Da sitzt man(n) in einer besprech… hcks… besprechung und bekommt auf einmal ein schluckauf… hcks… vom allergemeinsten. Früher hat bei mir immer… hcks… luft anhalten geholfen, aber darauf hat sich mein zwerchfell mittlerweile eingestellt und ignoriert… hcks… das einfach…

Ich habe auch mal gehört, dass hecheln wie ein hund… hcks… dagegen helfen soll. Allerdings könnte mir dass dieses durchaus nette weibchen mir gegenüber… hcks… vielleicht krumm nehmen und denken, ich hätte meine gefühle nicht mehr unter… hcks… kontrolle. Und ausserdem siehts bestimmt auch doof aus, auch wenns helfen sollte…

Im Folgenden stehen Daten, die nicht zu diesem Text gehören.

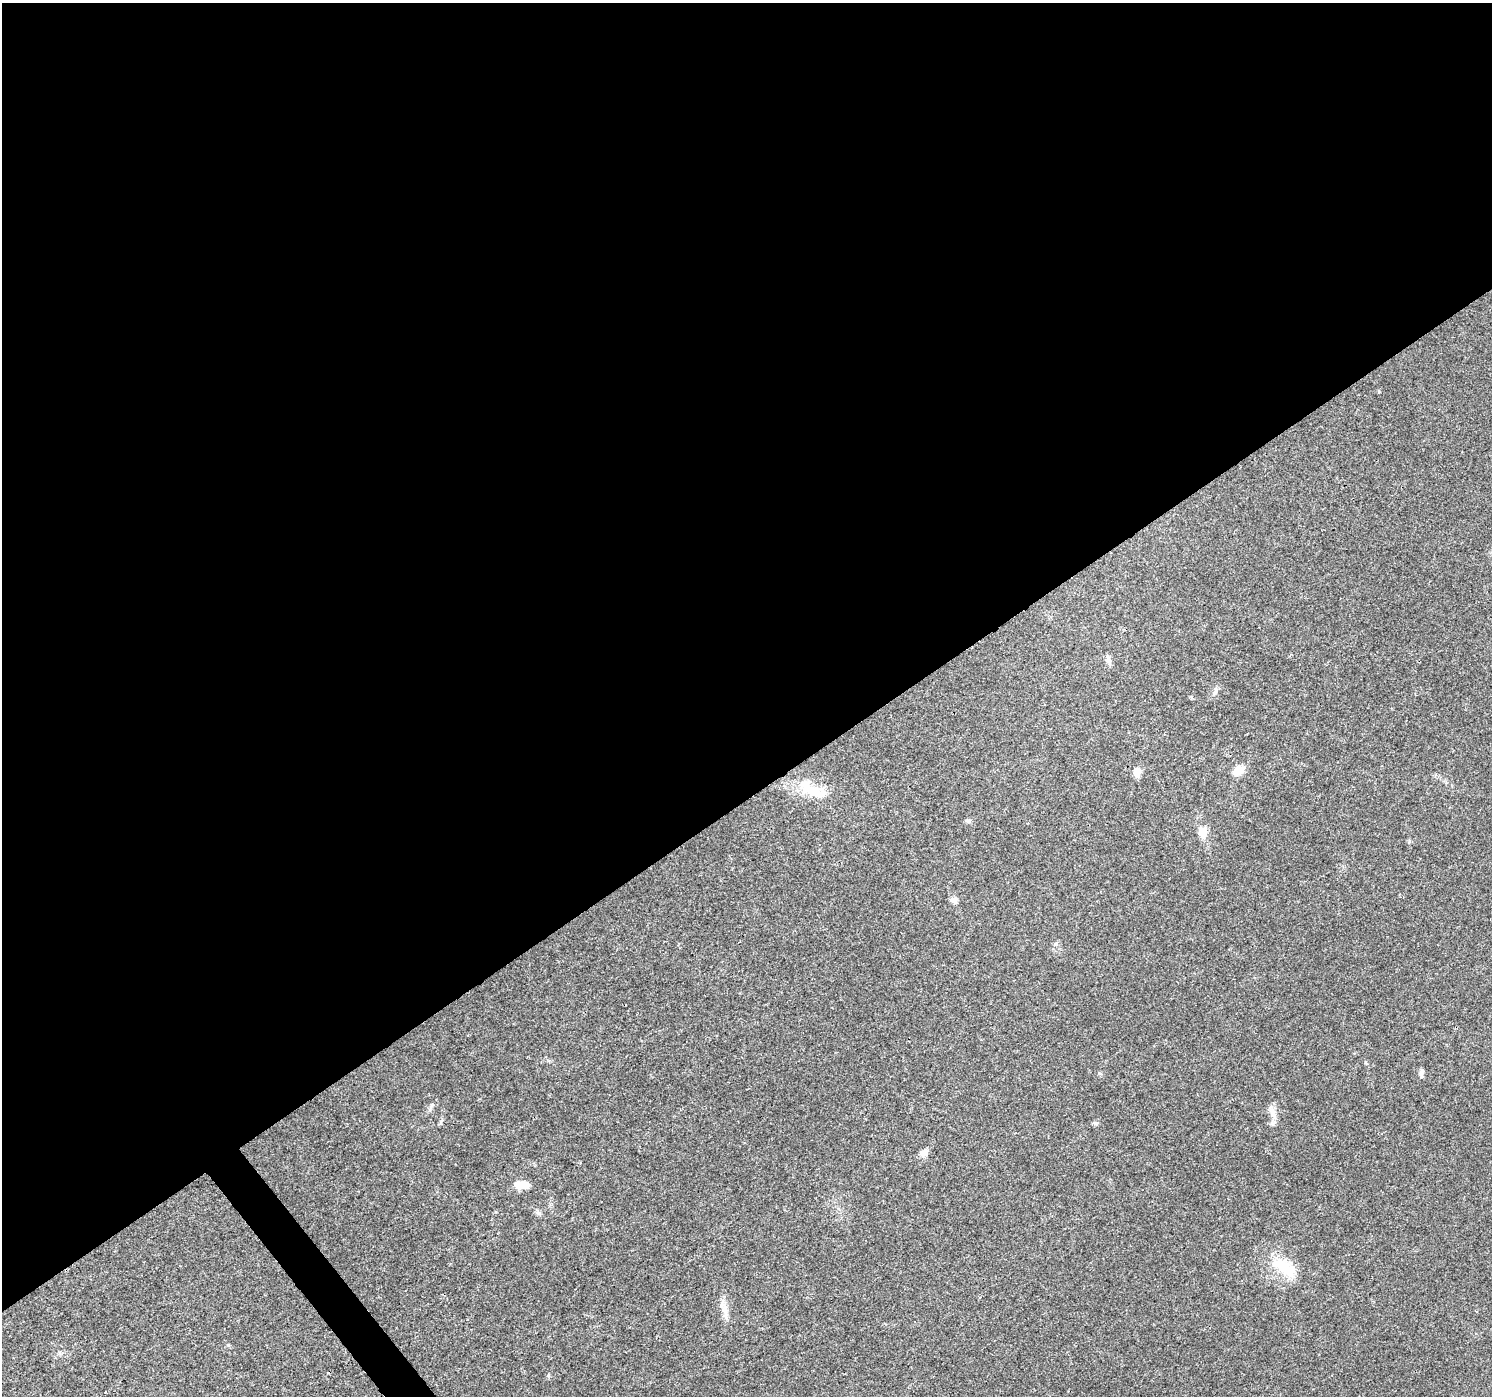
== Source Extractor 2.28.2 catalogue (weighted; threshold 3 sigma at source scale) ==
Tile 2 of 4 x 4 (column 2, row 1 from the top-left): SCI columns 1500-2989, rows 4316-5709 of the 5974 x 5910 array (HDU 1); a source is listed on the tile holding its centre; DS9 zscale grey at full resolution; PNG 1494 x 1398 px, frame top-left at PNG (2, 3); no overlay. Shown black and unused: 58% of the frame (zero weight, under 3 of 4 exposures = <1% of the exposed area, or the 3 px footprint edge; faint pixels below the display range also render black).
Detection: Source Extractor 2.28.2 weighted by HDU 2 'WHT'; one run over the whole footprint, this tile lists its part. Background 0.0123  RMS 0.0028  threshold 0.0126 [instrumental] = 3 sigma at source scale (4.5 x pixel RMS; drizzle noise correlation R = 1.50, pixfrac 1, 0.0396/0.0396 arcsec/px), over >= 5 px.
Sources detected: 18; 1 inside a brighter object's white glare — not listed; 1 inside a brighter listed object's ellipse — not listed separately; the other 16 listed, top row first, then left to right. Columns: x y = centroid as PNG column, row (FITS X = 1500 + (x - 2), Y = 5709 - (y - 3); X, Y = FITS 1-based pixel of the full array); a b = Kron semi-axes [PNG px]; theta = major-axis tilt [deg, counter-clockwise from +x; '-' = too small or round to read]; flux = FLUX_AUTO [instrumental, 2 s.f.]
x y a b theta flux
1108 660 11 6 -73 1
1214 692 7 4 70 0.59
1238 771 14 9 31 3.1
1137 772 11 8 82 2.2
805 787 30 17 -40 7.4
969 821 6 6 - 0.66
1202 833 14 10 -77 2.8
954 900 9 7 -22 1.2
1056 944 6 5 - 0.51
1421 1073 15 4 86 0.72
1273 1113 18 8 -66 2.2
1095 1123 7 4 17 0.43
924 1153 11 8 47 1.6
522 1185 18 9 -6 3.8
1284 1267 36 15 -38 9.4
724 1309 21 8 -76 2.5
Unlisted compact peaks at least as high as the median listed source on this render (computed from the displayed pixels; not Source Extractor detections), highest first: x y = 432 1105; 228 1345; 548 1375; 1379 391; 1409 841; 539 1213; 1099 1073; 1365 1062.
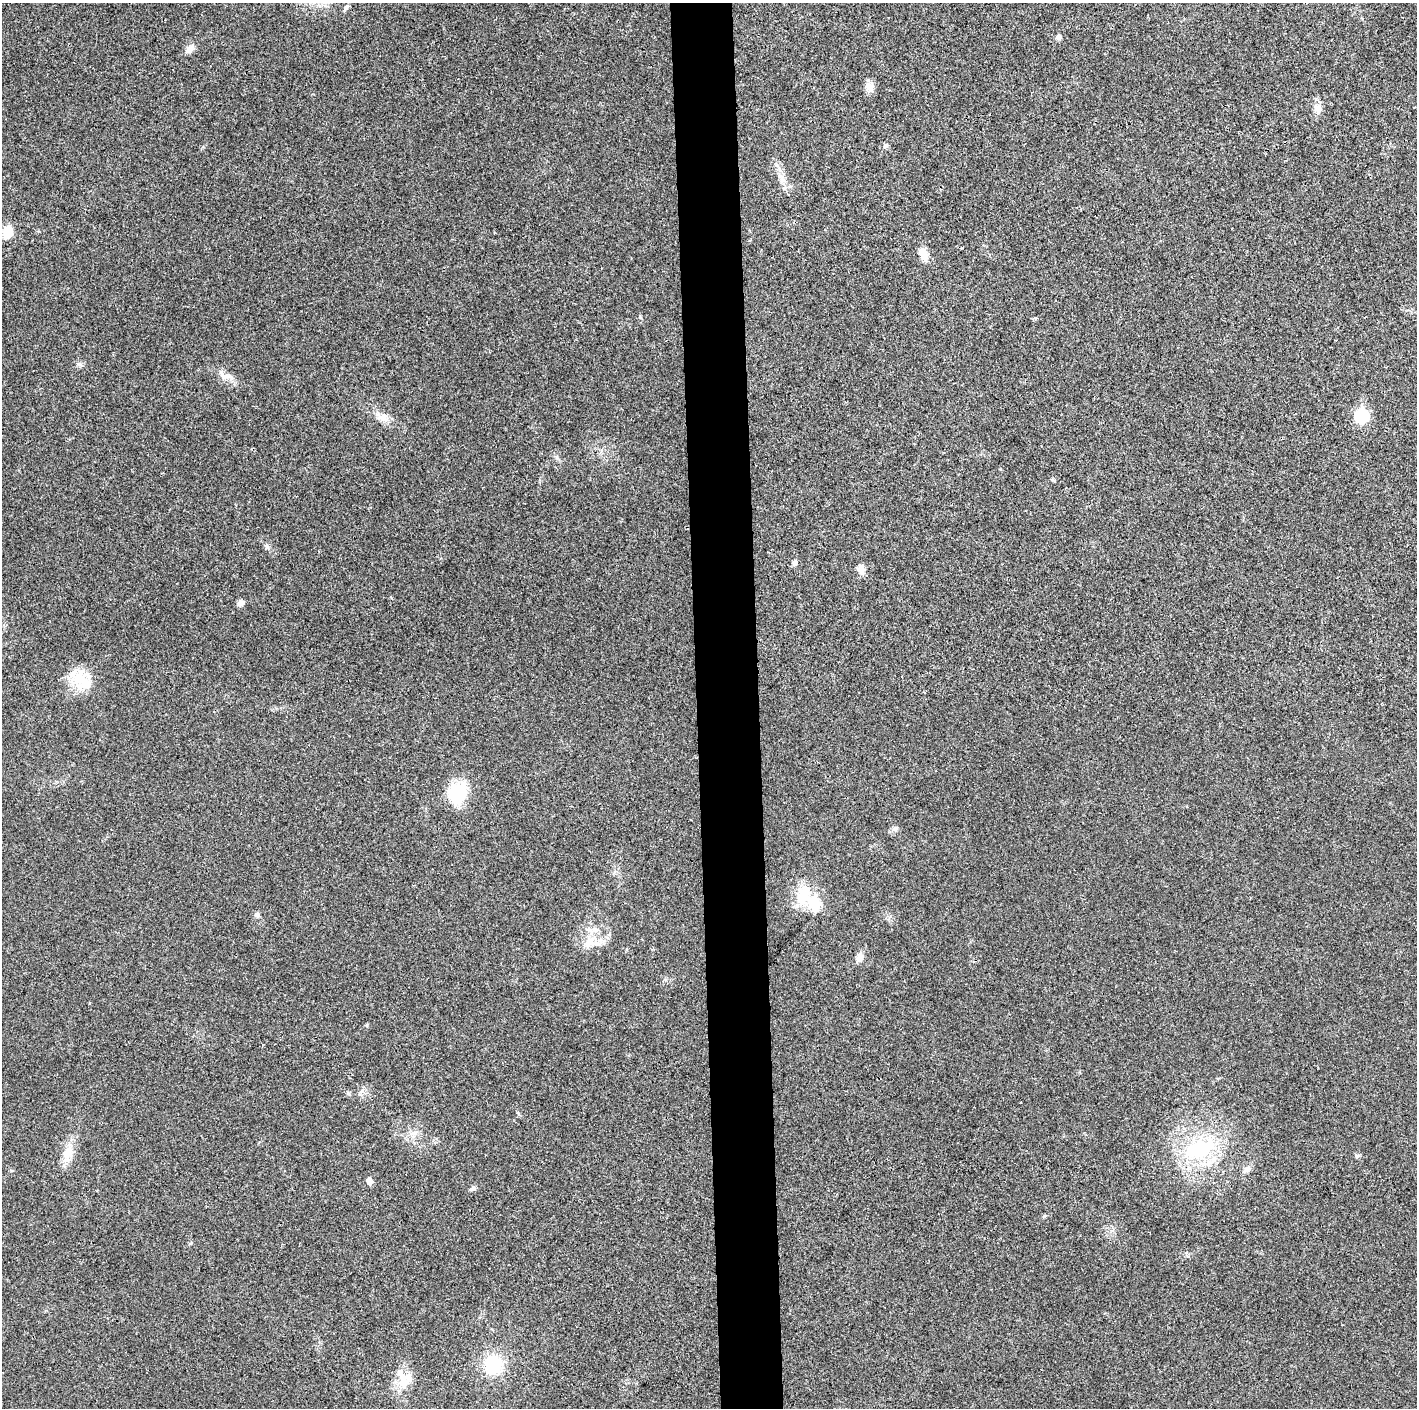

Irgendwo habe ich auch… hcks… mal gelesen, dass man die zeigefinger in die ohren stecken und diese dann… hcks… drehen soll. Das würde einen nerv beeinfluss… hcks…en, der für den schluckauf verantwortlich sein soll. Sieht aber auch wieder doof aus, wenn ich hier mit den fingern in den… hcks… ohren rumdrehe. Das könnten einige der herrschaften eventuell als ignoranz deuten…

Das ist aber auch ein krampf mit diesem schluck… hcks… auf. Oder habt ihr ein probates mittel, was dagegen hilft?